Postmodernism — the belief that there is no absolute truth — was a hot topic at the conference. Schmidt said he has seen it infiltrate the minds of church members.
“I see postmodernism influencing the church,” he said. “I see it in the answers that are given in the Sunday school class that I teach — even though they don’t know it. When they pull out [answers] like ‘Well, do not judge,’ they’re really using postmodernism philosophy. I would love to have brought every student down so they can recognize what postmodernism is and how it is influencing evangelical Christianity. I think it is our biggest threat of this day. The other selfish reason is that I wanted to learn.”
John and Michelle McKenzie led a team of about 20 people from Bloomington, Ind. The group included members of the Church of the Good Shepherd and the Indiana University Christian Legal Society. Michelle, 24, is a law student at Indiana University.

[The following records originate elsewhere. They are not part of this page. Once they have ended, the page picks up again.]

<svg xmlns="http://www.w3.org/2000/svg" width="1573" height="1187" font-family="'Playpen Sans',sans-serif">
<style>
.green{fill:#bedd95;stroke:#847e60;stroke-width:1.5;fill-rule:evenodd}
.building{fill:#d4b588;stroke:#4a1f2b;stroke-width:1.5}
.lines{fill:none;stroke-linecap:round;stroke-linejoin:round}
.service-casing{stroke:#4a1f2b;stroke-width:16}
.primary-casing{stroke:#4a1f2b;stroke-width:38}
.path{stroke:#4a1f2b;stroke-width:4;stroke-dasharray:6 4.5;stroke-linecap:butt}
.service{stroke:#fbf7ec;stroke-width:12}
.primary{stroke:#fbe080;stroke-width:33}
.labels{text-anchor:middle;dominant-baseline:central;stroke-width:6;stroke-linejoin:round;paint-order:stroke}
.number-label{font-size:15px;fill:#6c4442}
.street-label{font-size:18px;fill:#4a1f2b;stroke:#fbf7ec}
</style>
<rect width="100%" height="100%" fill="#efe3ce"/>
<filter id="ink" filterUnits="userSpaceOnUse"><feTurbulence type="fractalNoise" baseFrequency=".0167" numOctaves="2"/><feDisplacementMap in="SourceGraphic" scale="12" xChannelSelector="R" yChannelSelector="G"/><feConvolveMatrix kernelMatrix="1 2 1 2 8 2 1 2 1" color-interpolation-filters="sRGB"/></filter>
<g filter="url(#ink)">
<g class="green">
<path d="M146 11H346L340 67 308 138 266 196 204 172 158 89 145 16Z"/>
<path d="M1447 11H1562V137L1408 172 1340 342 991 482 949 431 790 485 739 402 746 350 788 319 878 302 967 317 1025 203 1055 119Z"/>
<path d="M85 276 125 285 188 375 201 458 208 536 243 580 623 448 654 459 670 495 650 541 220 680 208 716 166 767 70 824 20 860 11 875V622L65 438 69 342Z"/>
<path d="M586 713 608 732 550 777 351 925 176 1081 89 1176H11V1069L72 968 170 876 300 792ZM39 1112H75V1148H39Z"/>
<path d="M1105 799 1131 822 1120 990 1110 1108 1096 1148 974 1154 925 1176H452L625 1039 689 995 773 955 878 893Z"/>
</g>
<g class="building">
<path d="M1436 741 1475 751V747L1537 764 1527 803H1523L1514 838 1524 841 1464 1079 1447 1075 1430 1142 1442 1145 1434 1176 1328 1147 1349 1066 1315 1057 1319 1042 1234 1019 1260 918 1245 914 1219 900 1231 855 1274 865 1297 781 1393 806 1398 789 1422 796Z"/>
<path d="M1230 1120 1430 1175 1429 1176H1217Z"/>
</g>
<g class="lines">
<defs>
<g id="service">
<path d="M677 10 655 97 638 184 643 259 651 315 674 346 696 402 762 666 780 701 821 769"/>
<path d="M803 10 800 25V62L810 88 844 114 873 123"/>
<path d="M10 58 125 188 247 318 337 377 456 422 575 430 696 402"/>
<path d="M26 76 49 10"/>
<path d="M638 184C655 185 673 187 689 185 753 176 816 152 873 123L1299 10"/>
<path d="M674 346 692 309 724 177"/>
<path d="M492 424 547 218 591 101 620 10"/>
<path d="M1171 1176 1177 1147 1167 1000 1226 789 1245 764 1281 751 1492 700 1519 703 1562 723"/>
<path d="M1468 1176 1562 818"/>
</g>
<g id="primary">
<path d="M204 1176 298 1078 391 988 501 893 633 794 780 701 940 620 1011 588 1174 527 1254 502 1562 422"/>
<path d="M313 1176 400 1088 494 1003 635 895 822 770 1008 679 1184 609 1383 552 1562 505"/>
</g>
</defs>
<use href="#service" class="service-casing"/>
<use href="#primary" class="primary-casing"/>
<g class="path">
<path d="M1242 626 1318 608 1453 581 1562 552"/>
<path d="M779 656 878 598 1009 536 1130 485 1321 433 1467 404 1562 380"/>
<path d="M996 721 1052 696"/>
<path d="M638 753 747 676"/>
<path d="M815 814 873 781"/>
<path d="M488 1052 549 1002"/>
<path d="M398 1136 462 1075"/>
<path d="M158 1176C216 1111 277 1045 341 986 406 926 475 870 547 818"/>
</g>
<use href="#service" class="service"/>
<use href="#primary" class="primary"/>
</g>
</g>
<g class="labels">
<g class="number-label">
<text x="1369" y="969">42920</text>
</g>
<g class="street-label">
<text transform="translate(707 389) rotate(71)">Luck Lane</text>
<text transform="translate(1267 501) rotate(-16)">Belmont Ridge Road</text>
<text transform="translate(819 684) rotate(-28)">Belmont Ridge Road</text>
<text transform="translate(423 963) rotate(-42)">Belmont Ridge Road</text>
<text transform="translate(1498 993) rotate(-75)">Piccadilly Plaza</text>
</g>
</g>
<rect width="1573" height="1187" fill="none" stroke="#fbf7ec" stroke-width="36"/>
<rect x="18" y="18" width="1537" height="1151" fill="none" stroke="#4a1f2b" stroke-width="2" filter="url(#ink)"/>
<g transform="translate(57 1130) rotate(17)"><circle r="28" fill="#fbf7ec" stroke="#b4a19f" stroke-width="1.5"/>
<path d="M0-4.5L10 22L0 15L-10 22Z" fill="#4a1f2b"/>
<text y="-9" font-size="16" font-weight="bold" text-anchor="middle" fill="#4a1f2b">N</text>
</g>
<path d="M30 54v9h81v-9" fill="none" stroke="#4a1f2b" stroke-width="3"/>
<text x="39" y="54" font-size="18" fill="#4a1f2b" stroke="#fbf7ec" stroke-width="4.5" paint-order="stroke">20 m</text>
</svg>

“Unfortunately, because it is the law, it seems that logical arguments are more highly respected than maybe simply stating simple biblical truths,” Michelle Mckenzie said. “If you can share the Bible in a way that may be a convincing argument, you might reach someone for Christ.”

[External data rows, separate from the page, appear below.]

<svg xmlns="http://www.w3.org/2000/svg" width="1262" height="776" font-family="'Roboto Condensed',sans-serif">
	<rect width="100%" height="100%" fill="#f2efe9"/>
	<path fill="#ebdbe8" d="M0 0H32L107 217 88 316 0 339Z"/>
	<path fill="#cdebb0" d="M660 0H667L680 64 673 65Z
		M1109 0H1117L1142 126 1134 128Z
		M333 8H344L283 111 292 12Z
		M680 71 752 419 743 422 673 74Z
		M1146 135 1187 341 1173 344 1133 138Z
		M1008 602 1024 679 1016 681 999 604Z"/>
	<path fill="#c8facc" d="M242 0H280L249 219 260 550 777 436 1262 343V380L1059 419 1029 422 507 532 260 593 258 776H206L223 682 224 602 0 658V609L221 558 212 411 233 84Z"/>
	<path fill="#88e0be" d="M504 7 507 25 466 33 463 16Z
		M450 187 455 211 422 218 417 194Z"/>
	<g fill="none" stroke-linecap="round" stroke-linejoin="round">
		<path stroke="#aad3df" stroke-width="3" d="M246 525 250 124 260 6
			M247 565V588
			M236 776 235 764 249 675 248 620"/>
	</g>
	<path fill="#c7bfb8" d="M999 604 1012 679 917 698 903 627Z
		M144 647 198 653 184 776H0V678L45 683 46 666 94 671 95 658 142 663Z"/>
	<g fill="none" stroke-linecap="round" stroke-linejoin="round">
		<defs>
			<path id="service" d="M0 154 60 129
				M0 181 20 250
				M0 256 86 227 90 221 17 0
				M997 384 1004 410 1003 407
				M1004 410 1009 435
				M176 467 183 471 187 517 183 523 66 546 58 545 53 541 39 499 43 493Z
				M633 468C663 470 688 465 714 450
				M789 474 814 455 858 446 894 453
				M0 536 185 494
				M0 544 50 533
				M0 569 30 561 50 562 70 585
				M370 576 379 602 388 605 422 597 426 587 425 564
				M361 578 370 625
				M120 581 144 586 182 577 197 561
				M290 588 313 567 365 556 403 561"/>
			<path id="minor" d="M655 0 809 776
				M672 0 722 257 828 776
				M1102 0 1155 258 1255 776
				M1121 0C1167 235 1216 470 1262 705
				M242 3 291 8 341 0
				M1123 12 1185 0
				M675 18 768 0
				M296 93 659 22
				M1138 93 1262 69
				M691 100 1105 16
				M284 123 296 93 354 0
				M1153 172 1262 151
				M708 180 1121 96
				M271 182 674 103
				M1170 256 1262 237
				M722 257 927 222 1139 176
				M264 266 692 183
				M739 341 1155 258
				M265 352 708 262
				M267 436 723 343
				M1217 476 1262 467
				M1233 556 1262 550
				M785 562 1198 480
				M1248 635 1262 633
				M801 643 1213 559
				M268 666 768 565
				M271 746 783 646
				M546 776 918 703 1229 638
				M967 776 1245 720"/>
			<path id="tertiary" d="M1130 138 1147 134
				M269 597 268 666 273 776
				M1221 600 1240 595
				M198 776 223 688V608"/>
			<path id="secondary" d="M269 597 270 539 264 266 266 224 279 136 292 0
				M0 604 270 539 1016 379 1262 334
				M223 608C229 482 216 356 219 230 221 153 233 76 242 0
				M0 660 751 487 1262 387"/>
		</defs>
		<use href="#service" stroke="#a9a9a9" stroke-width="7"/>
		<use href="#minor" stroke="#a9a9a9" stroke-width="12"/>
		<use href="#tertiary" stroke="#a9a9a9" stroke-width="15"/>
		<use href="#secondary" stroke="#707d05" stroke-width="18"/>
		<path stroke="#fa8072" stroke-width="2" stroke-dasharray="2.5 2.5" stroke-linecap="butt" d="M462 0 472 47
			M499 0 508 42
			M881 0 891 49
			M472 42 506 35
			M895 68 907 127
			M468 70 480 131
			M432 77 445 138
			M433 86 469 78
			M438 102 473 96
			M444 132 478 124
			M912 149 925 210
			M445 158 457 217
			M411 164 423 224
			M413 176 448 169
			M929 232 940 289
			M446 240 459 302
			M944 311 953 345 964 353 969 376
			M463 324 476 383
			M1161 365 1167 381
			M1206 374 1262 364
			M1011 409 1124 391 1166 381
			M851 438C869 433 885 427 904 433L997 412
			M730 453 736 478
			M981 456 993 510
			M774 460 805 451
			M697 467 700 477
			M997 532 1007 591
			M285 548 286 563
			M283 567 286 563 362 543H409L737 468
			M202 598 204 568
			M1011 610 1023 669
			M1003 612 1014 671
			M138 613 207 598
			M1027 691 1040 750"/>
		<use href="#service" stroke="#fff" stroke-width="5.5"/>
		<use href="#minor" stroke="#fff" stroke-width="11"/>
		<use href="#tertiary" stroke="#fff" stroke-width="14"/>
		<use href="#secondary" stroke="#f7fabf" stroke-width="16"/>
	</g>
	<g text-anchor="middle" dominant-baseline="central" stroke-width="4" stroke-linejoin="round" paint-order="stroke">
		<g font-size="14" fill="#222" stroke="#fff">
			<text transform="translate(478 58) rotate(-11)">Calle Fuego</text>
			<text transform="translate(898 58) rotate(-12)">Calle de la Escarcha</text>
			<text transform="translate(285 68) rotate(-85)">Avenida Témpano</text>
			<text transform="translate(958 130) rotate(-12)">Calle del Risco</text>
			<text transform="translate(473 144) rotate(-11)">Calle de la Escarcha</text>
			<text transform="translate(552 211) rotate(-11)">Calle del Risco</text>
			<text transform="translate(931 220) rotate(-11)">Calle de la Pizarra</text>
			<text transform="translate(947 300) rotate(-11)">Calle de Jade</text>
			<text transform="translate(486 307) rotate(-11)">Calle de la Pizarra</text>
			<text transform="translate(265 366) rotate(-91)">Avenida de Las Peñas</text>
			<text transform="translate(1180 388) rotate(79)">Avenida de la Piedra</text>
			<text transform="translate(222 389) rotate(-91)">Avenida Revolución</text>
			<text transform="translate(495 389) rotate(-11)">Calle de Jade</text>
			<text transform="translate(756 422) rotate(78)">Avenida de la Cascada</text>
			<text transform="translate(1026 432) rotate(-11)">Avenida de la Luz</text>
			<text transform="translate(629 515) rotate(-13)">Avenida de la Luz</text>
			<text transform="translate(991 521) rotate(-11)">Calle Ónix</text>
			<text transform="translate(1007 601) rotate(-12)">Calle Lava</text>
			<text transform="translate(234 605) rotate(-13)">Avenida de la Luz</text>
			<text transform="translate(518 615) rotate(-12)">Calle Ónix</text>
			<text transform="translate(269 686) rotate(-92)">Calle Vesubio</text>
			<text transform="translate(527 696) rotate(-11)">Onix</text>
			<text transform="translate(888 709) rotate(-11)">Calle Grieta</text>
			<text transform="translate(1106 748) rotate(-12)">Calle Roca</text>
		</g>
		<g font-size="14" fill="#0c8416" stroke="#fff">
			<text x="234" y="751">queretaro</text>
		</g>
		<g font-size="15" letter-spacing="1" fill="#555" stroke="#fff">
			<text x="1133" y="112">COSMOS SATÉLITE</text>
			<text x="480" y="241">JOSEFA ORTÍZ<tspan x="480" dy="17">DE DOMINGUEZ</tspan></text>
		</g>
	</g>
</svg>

She walked away from the conference impressed.
“It was awesome,” she said. “[Mohler] really clarified the postmodern culture that we’re living in. I thought that was the most helpful, because you have to understand what you’re addressing in order to know what to share and how to share.”
Her husband, John, said the conference was helpful in giving him the tools to answer tough questions from people in daily encounters.
“You can actually address people who consider themselves intellectuals on their own grounds,” he said. “A lot of the professors [at the conference] are making it apparent that you shouldn’t be intimidated to address them on their own terms, because the Bible more than adequately equips us to give a hope for the reason within.”
Mohler told the students that Christians today face a task different from that of any other generation.
Postmodernism “denies that there is any truth that can be determined and [that] should be accepted by all persons,” he said. “That is a more difficult apologetic task than the one faced in the last generation, which was between different groups contending for different universal truths.”
Mohler said people in past generations “could not avoid being formed — in terms of their worldview — in a way that was shaped by Christianity, even if they were not disciples of the Lord Jesus Christ and even if they rejected Christian truth.
“There was an understanding of truth, of truth that was objective and absolute and real and revealed,” he said. “Now we live in a time when most Americans think of themselves as homeless souls in an empty and only partially animated universe.”
The conference included lectures by Ware (on “Putting God in a Box: Modern Misconceptions about God”), James Parker (“What in the World is a Worldview?”), Steve Wellum (“Firm Foundation: What’s the Big Deal About the Bible?”), Tim Beougher (“What is Apologetics and How Can It Help My Witnessing?”), Chuck Lawless (“Touched by an Angel? Contemporary Spirituality vs. Authentic Christianity”), Ron Nash (“Jesus: The Only Way or Not?”) and Ted Cabal (“Unpopular Truth: How to Tell Your Friends the Truth About Their Sin”).
The “Give Me An Answer” Collegiate Conference lectures, to be available March 15 on the seminary’s Internet site, will be posted at www.sbts.edu/news/audio/speakers.html.